--- USING THE INFORMATION ---
1) In the plot summary, who offers Robert an important Cabinet position?
2) Pull out the part of the plot summary from "The next day, Arthur" to "ahead after all.", word for word.
3) Write what comes next in the plot summary, picking up right after its last sentence.

--- SOURCE TEXT ---

Laura is not won over and instead makes a wager with Arthur. If Robert lives up to Arthur’s faith that Robert will not endorse the fraudulent scheme, she will return the incriminating letter to Arthur. If Robert endorses the scheme to save his reputation, Arthur will marry Laura. As she leaves, Laura steals Gertrude's note, planning to use it to make Robert believe that his wife is having an affair with Arthur. That night, Laura, Gertrude, and Arthur watch in the House of Commons as Robert denounces the canal scheme. Laura returns the letter to Arthur but retains the letter from Gertrude that she stole from Arthur’s library, informing Arthur that she has sent it to Robert to destroy his marriage.

The next day, Arthur tells Gertrude of Laura's intentions to use the note. Robert arrives, but Gertrude, Robert's sister Mabel, and Arthur convince him that Gertrude wrote the letter to Robert. Now willing to give up his position in society and live a private life with Gertrude, Robert is offered an important Cabinet position by Lord Caversham, Arthur's father, almost declining it out of love and penitence until Arthur convinces Gertrude to change his mind. Soon afterwards Arthur proposes to Mabel, but Robert refuses to give his permission for the marriage, assuming Arthur is still involved with Laura after finding her at Arthur's house. However, Gertrude reveals that Arthur had been expecting her, not Laura, thus the wedding goes ahead after all.

--- THE DATA ---
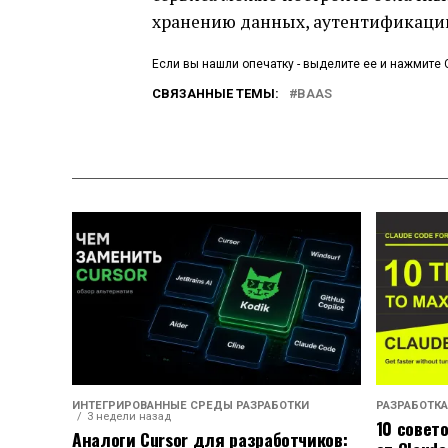
хранению данных, аутентификации
Если вы нашли опечатку - выделите ее и нажмите C
СВЯЗАННЫЕ ТЕМЫ:
BAAS
ИНТЕГРИРОВАННЫЕ СРЕДЫ РАЗРАБОТКИ
РАЗРАБОТКА
3 недели назад
10 совет
Аналоги Cursor для разработчиков:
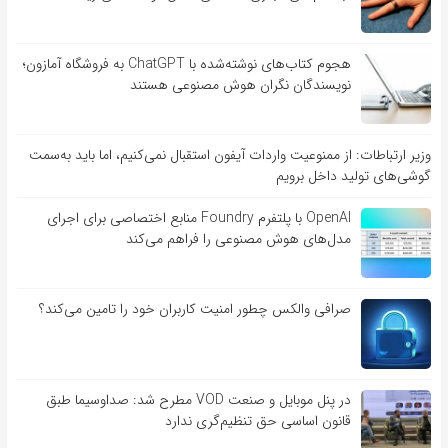
هجوم کتاب‌های نوشته‌شده با ChatGPT به فروشگاه آمازون؛
نویسندگان نگران هوش مصنوعی هستند
وزیر ارتباطات: از ممنوعیت واردات آیفون استقبال نمی‌کنیم، اما باید به‌سمت
گوشی‌های تولید داخل برویم
OpenAI با پلتفرم Foundry منابع اختصاصی برای اجرای
مدل‌های هوش مصنوعی را فراهم می‌کند
صرافی والکس چطور امنیت کاربران خود را تامین می‌کند؟
در پنل موبایل و صنعت VOD مطرح شد: صداوسیما طبق
قانون اساسی حق تنظیم‌گری ندارد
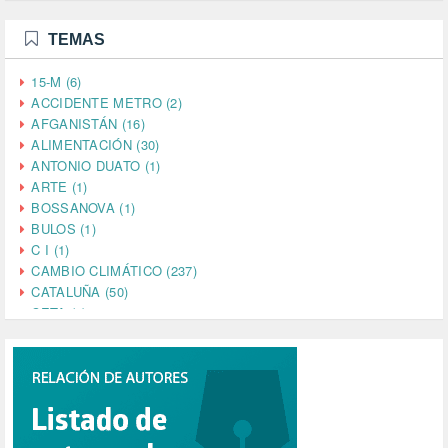
TEMAS
15-M (6)
ACCIDENTE METRO (2)
AFGANISTÁN (16)
ALIMENTACIÓN (30)
ANTONIO DUATO (1)
ARTE (1)
BOSSANOVA (1)
BULOS (1)
C I (1)
CAMBIO CLIMÁTICO (237)
CATALUÑA (50)
CETA (2)
CHINA (4)
CIENCIA (5)
CINE (35)
CIUDADANÍA (633)
COMPROMISO (2)
CONFERENCIA (1)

--- OUTPUTS BY TASK ---
1) Lord Caversham, Arthur's father.

2)
The next day, Arthur tells Gertrude of Laura's intentions to use the note. Robert arrives, but Gertrude, Robert's sister Mabel, and Arthur convince him that Gertrude wrote the letter to Robert. Now willing to give up his position in society and live a private life with Gertrude, Robert is offered an important Cabinet position by Lord Caversham, Arthur's father, almost declining it out of love and penitence until Arthur convinces Gertrude to change his mind. Soon afterwards Arthur proposes to Mabel, but Robert refuses to give his permission for the marriage, assuming Arthur is still involved with Laura after finding her at Arthur's house. However, Gertrude reveals that Arthur had been expecting her, not Laura, thus the wedding goes ahead after all.

3)
== Differences from play ==
The plot of the film differs from the original Wilde play in a number of key respects. The episode of Mrs. Cheveley's lost brooch (that can also be used as a bracelet) was removed, and the twists at the end are made more complex by the introduction of a bet between Lord Goring and Mrs Cheveley.

==Release==
Miramax Films picked up distribution rights to the film from Icon in North America, and through Miramax International in Spain and Italy.

==Reception==
The film received positive reviews from critics, including Roger Ebert, who awarded it 3 out of 4 stars. Owen Gleiberman of Entertainment Weekly wrote the film is "an enjoyable, minor, lustrously shot revamping of Oscar Wilde’s play about the perpetually interlocked manners of love and deception…Everett gets all the good lines, but he’s daring enough to deliver them gently, with a knowing touch of rue."

Stephen Holden of The New York Times also reviewed the film positively, writing, "If An Ideal Husband transports us back to a world that seems more refined than ours, it also flatters us, as Wilde flattered the play's fin de siècle audience, by arriving at a plain-as-the-nose-on-your-face piece of wisdom that after all the preceding badinage may seem more profound than it really is. Hollywood couldn't come up with a tidier feel-good ending -- one that gets everybody off the hook -- than An Ideal Husbands concluding moral: Nobody's perfect."

On Rotten Tomatoes, An Ideal Husband has an approval rating of 85% based on 67 critics’ reviews. The site’s critics consensus reads, "Brevity is the soul of wit, eh? This adaptation gets to the nitty gritty of Wilde's stage piece and plays on eternal human foibles." Metacritic, which uses a weighted average, assigned the a score of 67 out of 100, based on 25 critics, indicating "generally favorable" reviews.
===Box office===
The film grossed £2.9 million ($4.8 million) in the United Kingdom and $18.5 million (£11.2 million) in the United States and Canada. Worldwide, the film grossed $31.3 million (£19.4 million).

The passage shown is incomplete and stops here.